Data excerpts
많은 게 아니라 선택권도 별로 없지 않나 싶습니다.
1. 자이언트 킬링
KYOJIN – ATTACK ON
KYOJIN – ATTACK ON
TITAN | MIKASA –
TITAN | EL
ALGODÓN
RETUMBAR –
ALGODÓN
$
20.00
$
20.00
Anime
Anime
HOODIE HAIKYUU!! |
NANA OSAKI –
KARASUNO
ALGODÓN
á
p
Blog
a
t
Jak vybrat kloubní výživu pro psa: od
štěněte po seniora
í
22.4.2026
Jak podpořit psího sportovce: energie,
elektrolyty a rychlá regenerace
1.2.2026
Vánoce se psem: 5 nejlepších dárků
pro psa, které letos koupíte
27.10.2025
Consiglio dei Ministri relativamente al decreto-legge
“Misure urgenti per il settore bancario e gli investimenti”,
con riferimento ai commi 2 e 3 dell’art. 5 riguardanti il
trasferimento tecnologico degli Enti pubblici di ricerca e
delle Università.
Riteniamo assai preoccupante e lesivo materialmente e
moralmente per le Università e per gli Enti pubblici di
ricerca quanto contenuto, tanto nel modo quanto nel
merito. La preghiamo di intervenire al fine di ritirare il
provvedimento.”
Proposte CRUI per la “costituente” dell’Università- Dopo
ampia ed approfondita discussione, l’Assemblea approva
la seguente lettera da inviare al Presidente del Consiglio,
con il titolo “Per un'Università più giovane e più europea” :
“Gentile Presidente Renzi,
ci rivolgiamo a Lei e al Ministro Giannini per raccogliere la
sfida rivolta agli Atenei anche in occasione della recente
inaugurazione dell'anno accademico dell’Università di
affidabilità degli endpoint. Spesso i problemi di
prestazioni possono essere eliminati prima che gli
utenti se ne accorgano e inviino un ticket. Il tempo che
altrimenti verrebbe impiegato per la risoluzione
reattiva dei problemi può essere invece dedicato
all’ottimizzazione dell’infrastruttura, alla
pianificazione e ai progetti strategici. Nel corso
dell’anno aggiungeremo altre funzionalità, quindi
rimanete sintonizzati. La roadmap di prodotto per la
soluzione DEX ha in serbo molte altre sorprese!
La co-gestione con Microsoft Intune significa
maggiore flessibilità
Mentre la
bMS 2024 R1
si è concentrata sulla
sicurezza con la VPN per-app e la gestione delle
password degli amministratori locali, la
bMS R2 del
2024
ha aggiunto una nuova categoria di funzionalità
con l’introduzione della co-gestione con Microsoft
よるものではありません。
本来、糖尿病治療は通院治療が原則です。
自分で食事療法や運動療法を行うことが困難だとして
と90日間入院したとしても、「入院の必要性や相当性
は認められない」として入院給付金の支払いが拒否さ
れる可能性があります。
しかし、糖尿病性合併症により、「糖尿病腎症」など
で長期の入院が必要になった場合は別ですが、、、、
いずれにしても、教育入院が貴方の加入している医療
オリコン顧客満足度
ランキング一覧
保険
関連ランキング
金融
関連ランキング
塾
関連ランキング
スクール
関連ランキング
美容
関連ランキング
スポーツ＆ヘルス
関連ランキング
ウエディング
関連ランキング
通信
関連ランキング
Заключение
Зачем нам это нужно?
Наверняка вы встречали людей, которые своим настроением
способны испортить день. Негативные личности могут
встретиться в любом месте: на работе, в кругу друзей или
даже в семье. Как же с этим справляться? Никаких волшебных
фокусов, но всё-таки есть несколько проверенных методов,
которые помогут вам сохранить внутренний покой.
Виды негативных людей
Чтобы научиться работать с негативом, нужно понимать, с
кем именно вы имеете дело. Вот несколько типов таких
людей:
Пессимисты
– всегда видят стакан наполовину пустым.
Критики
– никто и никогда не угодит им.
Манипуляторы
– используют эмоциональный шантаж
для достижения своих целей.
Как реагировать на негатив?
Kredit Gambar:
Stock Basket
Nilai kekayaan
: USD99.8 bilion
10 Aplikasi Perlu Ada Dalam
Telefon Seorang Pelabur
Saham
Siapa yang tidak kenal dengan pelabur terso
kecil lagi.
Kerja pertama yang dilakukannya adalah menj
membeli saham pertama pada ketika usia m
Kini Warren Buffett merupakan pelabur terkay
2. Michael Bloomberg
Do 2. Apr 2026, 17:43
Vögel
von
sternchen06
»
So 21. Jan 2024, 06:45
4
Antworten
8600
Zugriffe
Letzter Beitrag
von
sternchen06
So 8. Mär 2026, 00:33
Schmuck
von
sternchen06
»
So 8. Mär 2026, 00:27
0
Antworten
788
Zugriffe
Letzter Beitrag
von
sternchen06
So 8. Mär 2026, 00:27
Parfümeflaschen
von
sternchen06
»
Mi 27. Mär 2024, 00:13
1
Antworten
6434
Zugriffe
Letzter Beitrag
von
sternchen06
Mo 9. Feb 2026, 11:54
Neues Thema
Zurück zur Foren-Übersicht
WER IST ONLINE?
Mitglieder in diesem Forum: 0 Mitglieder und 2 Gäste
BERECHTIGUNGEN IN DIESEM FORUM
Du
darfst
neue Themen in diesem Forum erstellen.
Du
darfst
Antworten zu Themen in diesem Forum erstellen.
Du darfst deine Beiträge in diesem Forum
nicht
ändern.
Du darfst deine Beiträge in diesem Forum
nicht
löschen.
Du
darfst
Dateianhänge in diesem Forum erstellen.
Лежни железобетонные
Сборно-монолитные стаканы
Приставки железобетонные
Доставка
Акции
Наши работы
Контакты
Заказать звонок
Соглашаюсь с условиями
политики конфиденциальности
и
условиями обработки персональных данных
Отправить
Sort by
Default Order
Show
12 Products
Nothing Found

| Work item |
In the records above, find every line that contains the word "Consiglio" and copy it.

| Answer for this exercise |
Consiglio dei Ministri relativamente al decreto-legge
la seguente lettera da inviare al Presidente del Consiglio,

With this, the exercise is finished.